陽太郎くんは生まれて間もなく化学物質過敏症(MCS=注1)を発症した。そのうえ重度の食物アレルギーで、10種類くらいの食品しか食べられない。しかも、化学物質に暴露するとアレルギーが発症して体調が急変し、生命にかかわることもあるので、登校にはいつも母の和代さん(仮名)が付き添う。

 1年から通った別の小学校では、一つの教室を改修してMCS児童のための「病弱・身体虚弱の特別支援学級」(以下、病・虚弱支援学級)を設置してもらい、担任の先生から個別指導を受けてきた。

(注1)MCSは、(多くの人が何も感じないほど)微量の化学物質にさらされると、頭痛・思考力の低下・目のかすみ・息苦しさなどの症状が出る病気。重症になると校舎に入ることもできない。近年、柔軟剤や消臭芳香スプレーなど「香りつき商品」の成分が原因で発症する子どもが増えている。

 ところが、小学校の統廃合で5年から現在の小学校に通うことになった。

 この小学校は、新築に近い大規模な改修工事が行われ、多量の揮発性化学物質が放散される。しかも児童が4倍もいて、児童の衣服に残る柔軟剤などによる「香害」がきつくなる。

「中学までは無事に学ばせたい」。そう考えた市の教育委員会が多くの関係者の支援を得て完成させたのが、移動式特別教室だ。

 MCS患者の住まいに詳しい足立和郎・パハロカンパーナ自然住宅研究所代表(京都市右京区、本人もMCS患者)が全面的に協力した。

 特別教室は軽量鉄骨で構造を造り、材木で肉付けしてある。寒い地域なので高気密・高断熱。内装材は陽太郎くんが反応するかどうか、一つひとつテストして選んだ。

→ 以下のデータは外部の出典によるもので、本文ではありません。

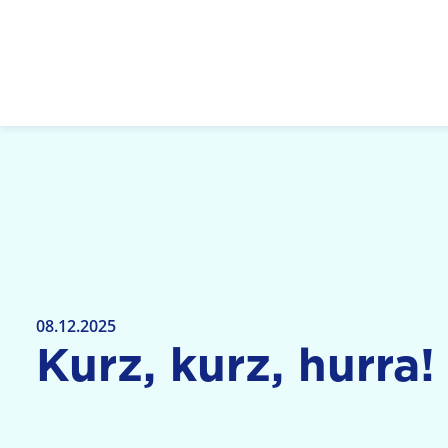
Logo: LPR Medienanstalt Hessen, Claim: Medien,
08.12.2025
Kurz, kurz, hurra!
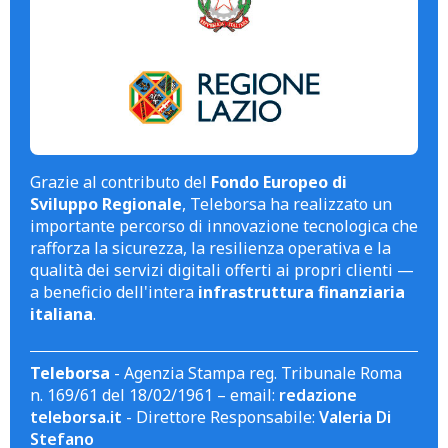
Grazie al contributo del
Fondo Europeo di
Sviluppo Regionale
, Teleborsa ha realizzato un
importante percorso di innovazione tecnologica che
rafforza la sicurezza, la resilienza operativa e la
qualità dei servizi digitali offerti ai propri clienti —
a beneficio dell'intera
infrastruttura finanziaria
italiana
.
Teleborsa
- Agenzia Stampa reg. Tribunale Roma
n. 169/61 del 18/02/1961 – email:
redazione
teleborsa.it
- Direttore Responsabile:
Valeria Di
Stefano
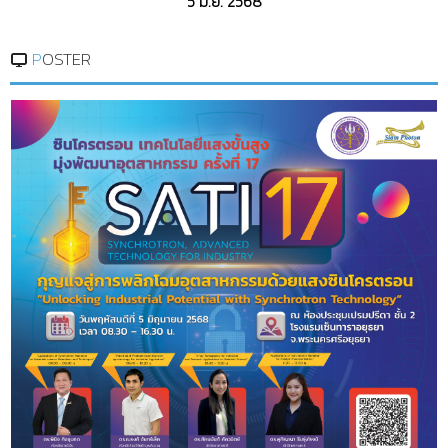
5 มิ.ย. 2568
POSTER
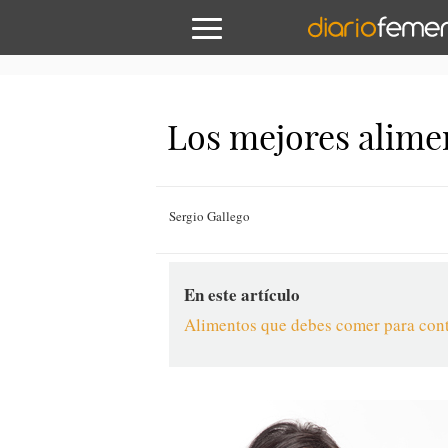
Los mejores alimen
Sergio Gallego
En este artículo
Alimentos que debes comer para contr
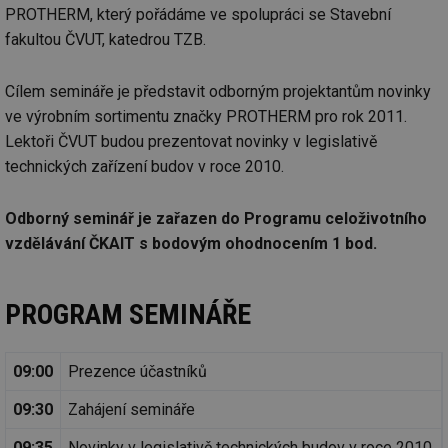
PROTHERM, který pořádáme ve spolupráci se Stavební
fakultou ČVUT, katedrou TZB.
Cílem semináře je představit odborným projektantům novinky
ve výrobním sortimentu značky PROTHERM pro rok 2011.
Lektoři ČVUT budou prezentovat novinky v legislativě
technických zařízení budov v roce 2010.
Odborný seminář je zařazen do Programu celoživotního
vzdělávání ČKAIT s bodovým ohodnocením 1 bod.
PROGRAM SEMINÁŘE
09:00
Prezence účastníků
09:30
Zahájení semináře
09:35
Novinky v legislativě technických budov v roce 2010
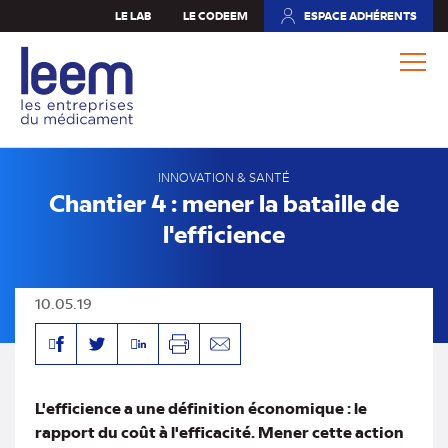
Aller
LE LAB
LE CODEEM
ESPACE ADHÉRENTS
(NOUVEL
au
ONGLET)
contenu
principal
INNOVATION & SANTÉ
Chantier 4 : mener la bataille de
l'efficience
10.05.19
Facebook
Linkedin
Twitter
Imprimer
Envoyer
par
mail
L'efficience a une définition économique : le
rapport du coût à l'efficacité. Mener cette action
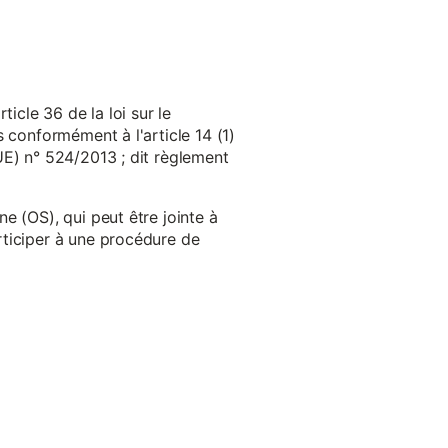
cle 36 de la loi sur le
 conformément à l'article 14 (1)
UE) n° 524/2013 ; dit règlement
e (OS), qui peut être jointe à
ticiper à une procédure de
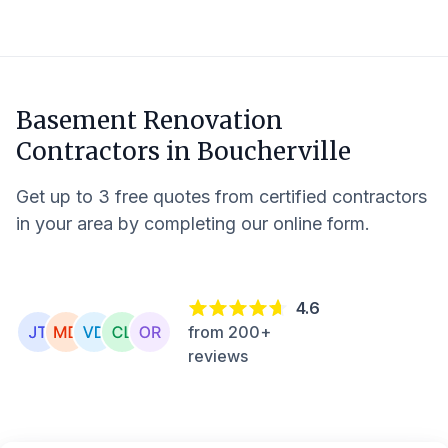
Basement Renovation
Contractors in
Boucherville
Get up to 3 free quotes from certified contractors
in your area by completing our online form.
4.6
from 200+
reviews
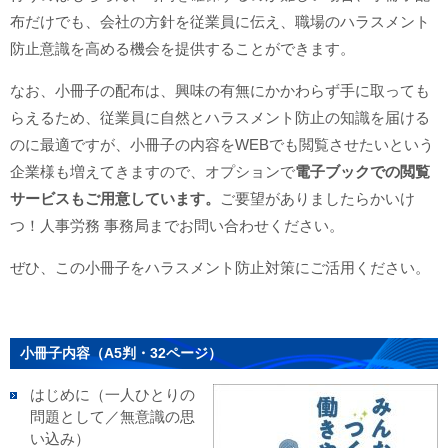
布だけでも、会社の方針を従業員に伝え、職場のハラスメント
防止意識を高める機会を提供することができます。
なお、小冊子の配布は、興味の有無にかかわらず手に取っても
らえるため、従業員に自然とハラスメント防止の知識を届ける
のに最適ですが、小冊子の内容をWEBでも閲覧させたいという
企業様も増えてきますので、オプションで
電子ブックでの閲覧
サービスもご用意しています。
ご要望がありましたらかいけ
つ！人事労務 事務局までお問い合わせください。
ぜひ、この小冊子をハラスメント防止対策にご活用ください。
小冊子内容（A5判・32ページ）
はじめに（一人ひとりの
問題として／無意識の思
い込み）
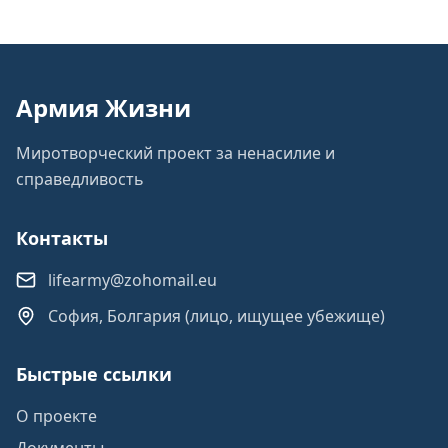
Армия Жизни
Миротворческий проект за ненасилие и
справедливость
Контакты
lifearmy@zohomail.eu
София, Болгария (лицо, ищущее убежище)
Быстрые ссылки
О проекте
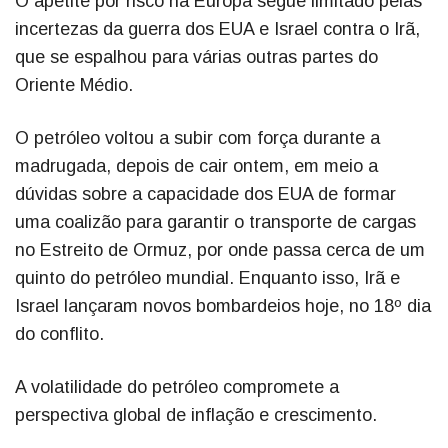
O apetite por risco na Europa segue limitado pelas
incertezas da guerra dos EUA e Israel contra o Irã,
que se espalhou para várias outras partes do
Oriente Médio.
O petróleo voltou a subir com força durante a
madrugada, depois de cair ontem, em meio a
dúvidas sobre a capacidade dos EUA de formar
uma coalizão para garantir o transporte de cargas
no Estreito de Ormuz, por onde passa cerca de um
quinto do petróleo mundial. Enquanto isso, Irã e
Israel lançaram novos bombardeios hoje, no 18º dia
do conflito.
A volatilidade do petróleo compromete a
perspectiva global de inflação e crescimento.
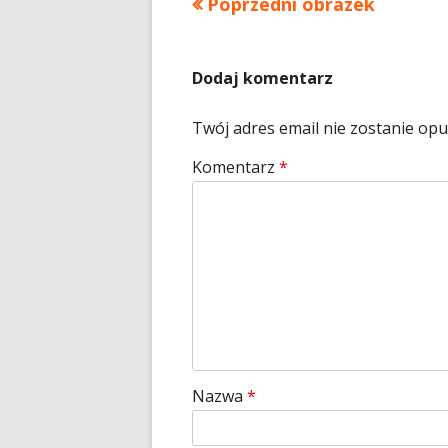
Poprzedni obrazek
Dodaj komentarz
Twój adres email nie zostanie op
Komentarz
*
Nazwa
*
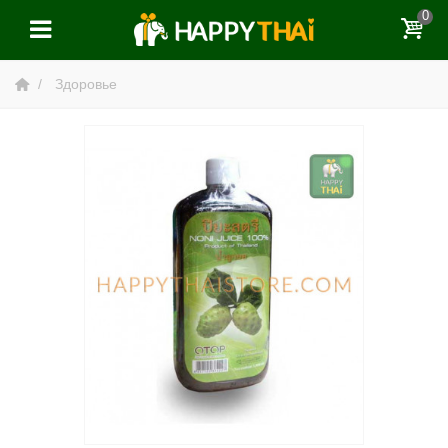
0
Здоровье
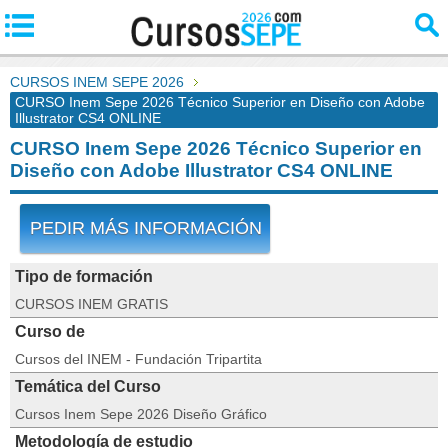
CURSOS INEM SEPE 2026
CURSO Inem Sepe 2026 Técnico Superior en Diseño con Adobe
Illustrator CS4 ONLINE
CURSO Inem Sepe 2026 Técnico Superior en
Diseño con Adobe Illustrator CS4 ONLINE
PEDIR MÁS INFORMACIÓN
Tipo de formación
CURSOS INEM GRATIS
Curso de
Cursos del INEM - Fundación Tripartita
Temática del Curso
Cursos Inem Sepe 2026 Diseño Gráfico
Metodología de estudio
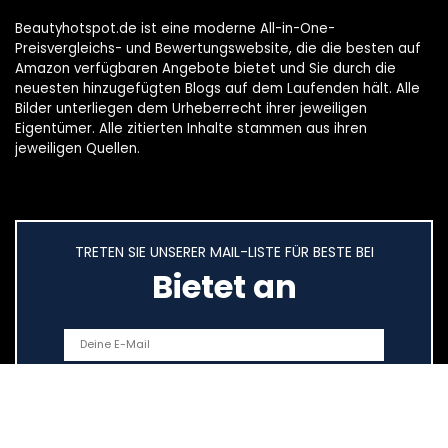
Beautyhotspot.de ist eine moderne All-in-One-
Preisvergleichs- und Bewertungswebsite, die die besten auf
Amazon verfügbaren Angebote bietet und Sie durch die
neuesten hinzugefügten Blogs auf dem Laufenden hält. Alle
Bilder unterliegen dem Urheberrecht ihrer jeweiligen
Eigentümer. Alle zitierten Inhalte stammen aus ihren
jeweiligen Quellen.
TRETEN SIE UNSERER MAIL-LISTE FÜR BESTE BEI
Bietet an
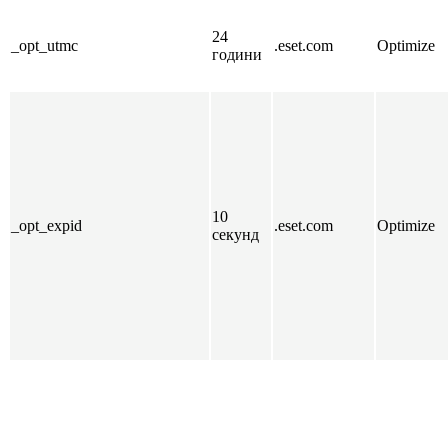
24
_opt_utmc
.eset.com
Optimize
години
10
_opt_expid
.eset.com
Optimize
секунд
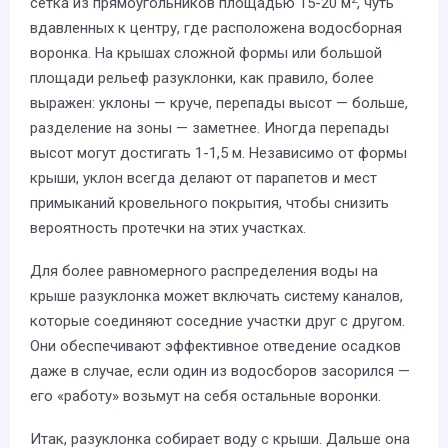
сетка из прямоугольников площадью 15-20 м
, чуть
вдавленных к центру, где расположена водосборная
воронка. На крышах сложной формы или большой
площади рельеф разуклонки, как правило, более
выражен: уклоны — круче, перепады высот — больше,
разделение на зоны — заметнее. Иногда перепады
высот могут достигать 1-1,5 м. Независимо от формы
крыши, уклон всегда делают от парапетов и мест
примыканий кровельного покрытия, чтобы снизить
вероятность протечки на этих участках.
Для более равномерного распределения воды на
крыше разуклонка может включать систему каналов,
которые соединяют соседние участки друг с другом.
Они обеспечивают эффективное отведение осадков
даже в случае, если один из водосборов засорился —
его «работу» возьмут на себя остальные воронки.
Итак, разуклонка собирает воду с крыши. Дальше она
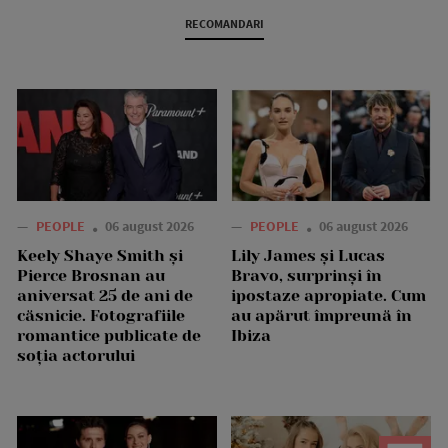
RECOMANDARI
—
PEOPLE
06 august 2026
—
PEOPLE
06 august 2026
Keely Shaye Smith și
Lily James și Lucas
Pierce Brosnan au
Bravo, surprinși în
aniversat 25 de ani de
ipostaze apropiate. Cum
căsnicie. Fotografiile
au apărut împreună în
romantice publicate de
Ibiza
soția actorului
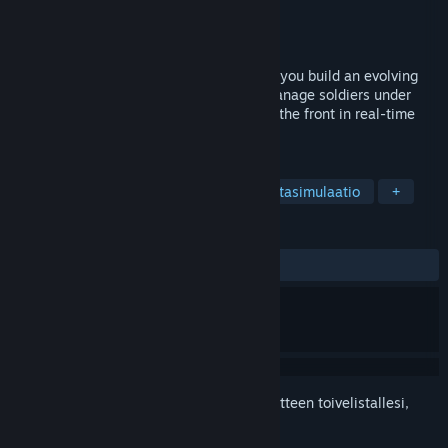
Kehittäjä
Vitar Games
Julkaisija
Vitar Games
Julkaistu
Ilmoitetaan myöhemmin
A WW1 trench warfare colony sim where you build an evolving
trench network with layered defenses, manage soldiers under
pressure while holding a fragile sector of the front in real-time
tactical battles.
TUNNISTEET
Simulaatio
Strategia
Yhdyskuntasimulaatio
+
ARVOSTELUT
Ei käyttäjäarvosteluja
Kirjautumalla sisään
voit lisätä tämän tuotteen toivelistallesi,
seurata sitä tai merkitä sen ohitetuksi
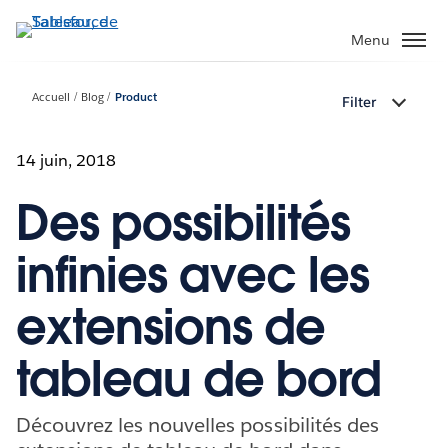
Aller
au
Menu
contenu
principal
Accueil
Blog
Product
Filter
14 juin, 2018
Des possibilités
infinies avec les
extensions de
tableau de bord
Découvrez les nouvelles possibilités des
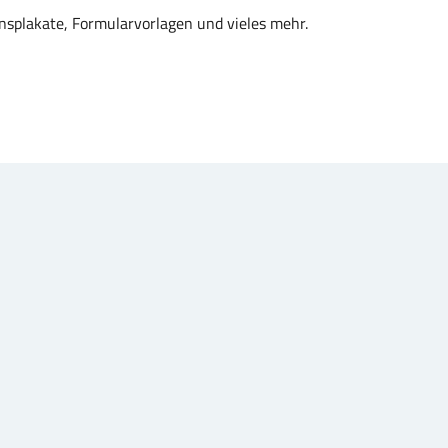
onsplakate, Formularvorlagen und vieles mehr.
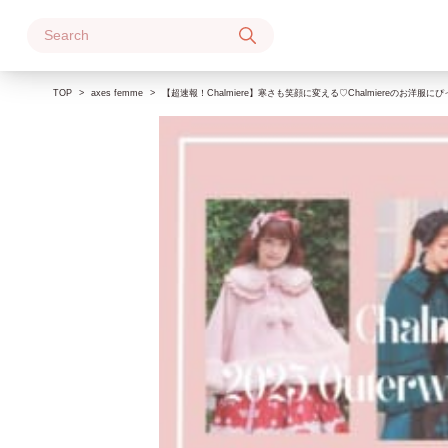
Skip
to
content
TOP
axes femme
【超速報！Chalmiere】寒さも笑顔に変える♡Chalmiereのお洋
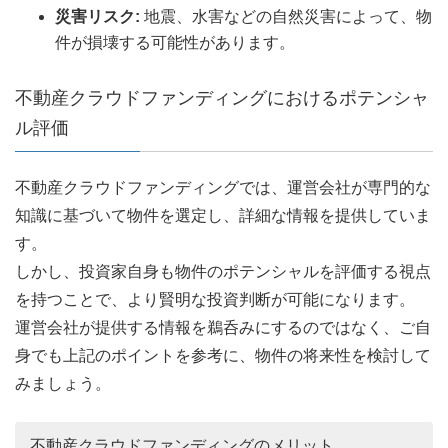
災害リスク:
地震、水害などの自然災害によって、物
件が損壊する可能性があります。
不動産クラウドファンディングにおけるポテンシャ
ル評価
不動産クラウドファンディングでは、運営会社が専門的な
知識に基づいて物件を選定し、詳細な情報を提供していま
す。
しかし、投資家自身も物件のポテンシャルを評価する視点
を持つことで、より賢明な投資判断が可能になります。
運営会社が提供する情報を鵜呑みにするのではなく、ご自
身でも上記のポイントを参考に、物件の将来性を検討して
みましょう。
不動産クラウドファンディングのメリット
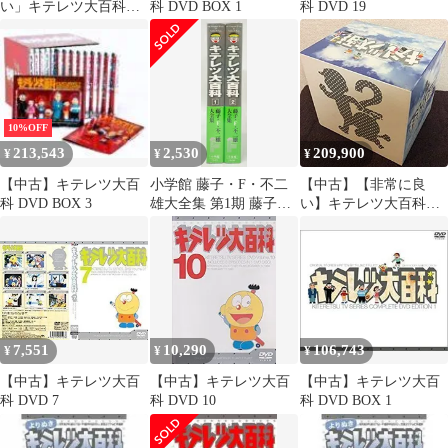
い」キテレツ大百科
科 DVD BOX 1
科 DVD 19
DVD BOX 3
10%OFF
213,543
2,530
209,900
¥
¥
¥
【中古】キテレツ大百
小学館 藤子・F・不二
【中古】【非常に良
科 DVD BOX 3
雄大全集 第1期 藤子・
い】キテレツ大百科
F・不二雄 ☆☆キテレ
DVD BOX 2
ツ大百科(帯付・月報
付) 全2巻セット 初版セ
ット
7,551
10,290
106,743
¥
¥
¥
【中古】キテレツ大百
【中古】キテレツ大百
【中古】キテレツ大百
科 DVD 7
科 DVD 10
科 DVD BOX 1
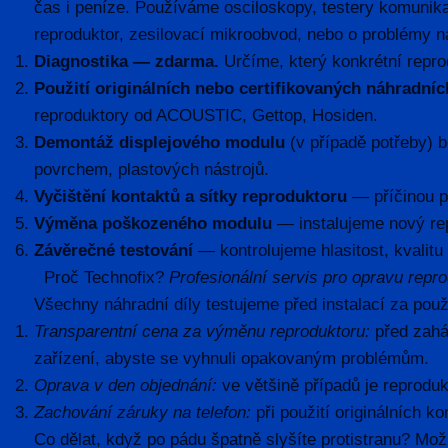
čas i peníze. Používáme osciloskopy, testery komunikač
reproduktor, zesilovací mikroobvod, nebo o problémy 
Diagnostika — zdarma.
Určíme, který konkrétní reprod
Použití originálních nebo certifikovaných náhradních
reproduktory od ACOUSTIC, Gettop, Hosiden.
Demontáž displejového modulu
(v případě potřeby) b
povrchem, plastových nástrojů.
Vyčištění kontaktů a sítky reproduktoru
— příčinou p
Výměna poškozeného modulu
— instalujeme nový rep
Závěrečné testování
— kontrolujeme hlasitost, kvalitu
Proč Technofix?
Profesionální servis pro opravu repr
Všechny náhradní díly testujeme před instalací za použi
Transparentní cena za výměnu reproduktoru:
před zaháj
zařízení, abyste se vyhnuli opakovaným problémům.
Oprava v den objednání:
ve většině případů je reprodu
Zachování záruky na telefon:
při použití originálních 
Co dělat, když po pádu špatně slyšíte protistranu? Mo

 フィルターを活性炭入りに付け替えた空気清浄機や浄水器も設置されている。完成後3ヵ月ほどは、前の小学校の校庭に仮設置して大気にさらし、昨年3月に現在の小学校に移した。

 陽太郎くんはここで、午前・午後のすべての授業を受ける。

 彼の病状をよく理解している担任は、さまざまな配慮をしてくれる。たとえば、チョークにも反応するので、反応しない色鉛筆を使い、机をはさんで向き合い、文字を(陽太郎くんが読みやすいように)さかさまに書いて指導するといった具合だ。

 陽太郎くんは学校が楽しくてならない様子。金曜日の授業が終わると、「早く月曜にならないかな」とつぶやく。